The Russians built small wingships as well, including a two-seat trainer called Strizh (“martlet”), but there was a good reason for their emphasis on gigantic designs. To be economically attractive, high-speed surface skimming required large stretches of open water, and on these the wind could generate waves. To fly comfortably over bumpy water required an aircraft that was much larger than the bumps. Boeing, in fact, once studied a design, called Pelican ULTRA (again the Hollywood flavor), for a 500-foot-span turboprop cargo hauler with a 10,000-mile range and a cargo capacity of 280,000 pounds. It was striking, in part, for its squarish fuselage: Wingships do not need to be pressurized.
Lakes and sheltered inland passages offer smoother surfaces, and in an entirely separate evolutionary branch the German aerodynamicist Alexander Lippisch developed a small, reverse-delta, surface-skimmer configuration. Several efforts, some still ongoing, have been made to commercialize it for recreational craft or ferries; as far as I know none has been built in more than a few examples.

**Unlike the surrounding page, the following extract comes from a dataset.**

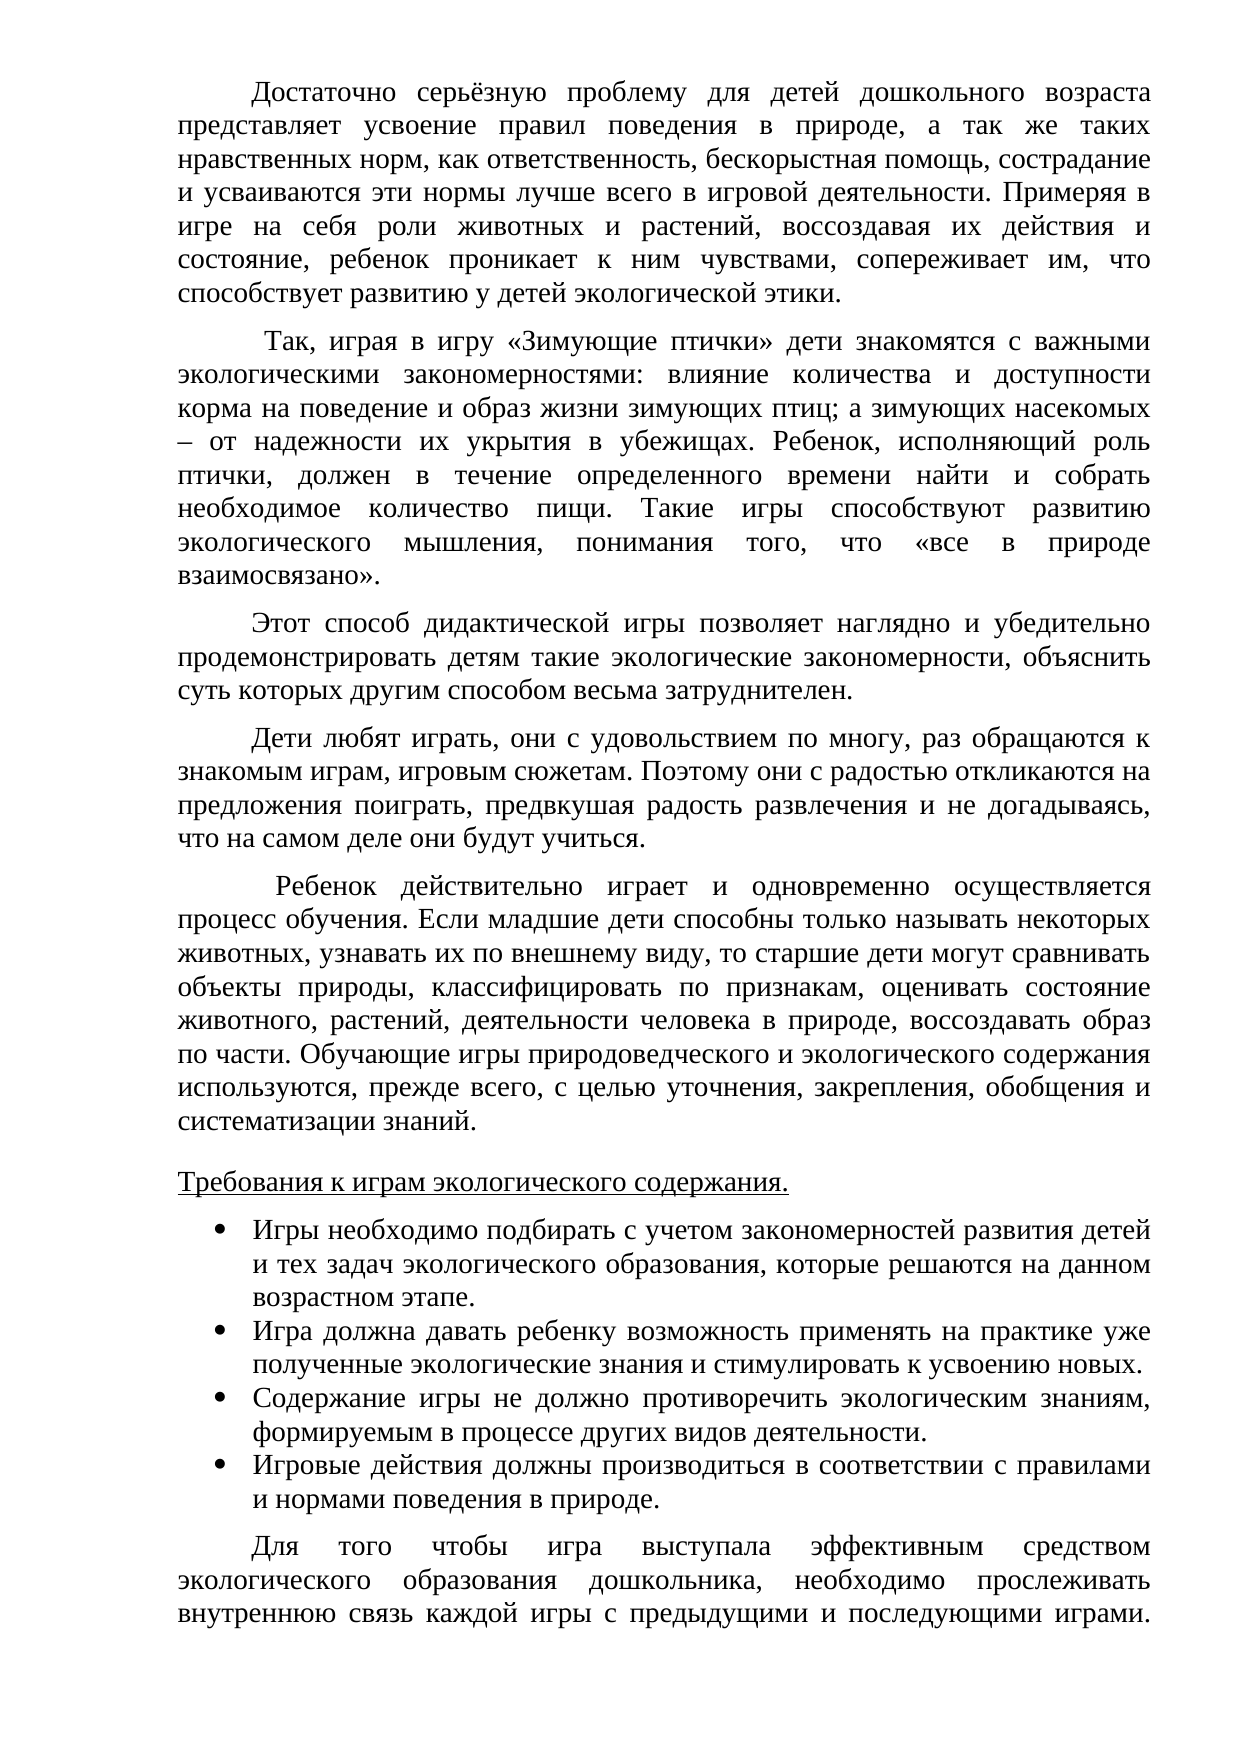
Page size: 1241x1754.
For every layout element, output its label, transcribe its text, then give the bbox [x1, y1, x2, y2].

An odd fact about wingships is that they are classed, for administrative purposes, as boats or ships, not airplanes, even though, once they take flight, they are obviously airplanes, not ships. This ought to simplify their introduction into commercial service. For the most part, however, in spite of the “vast field” of possibilities foreseen by Le Sueur in 1934, wingships remain a technology in search of an application.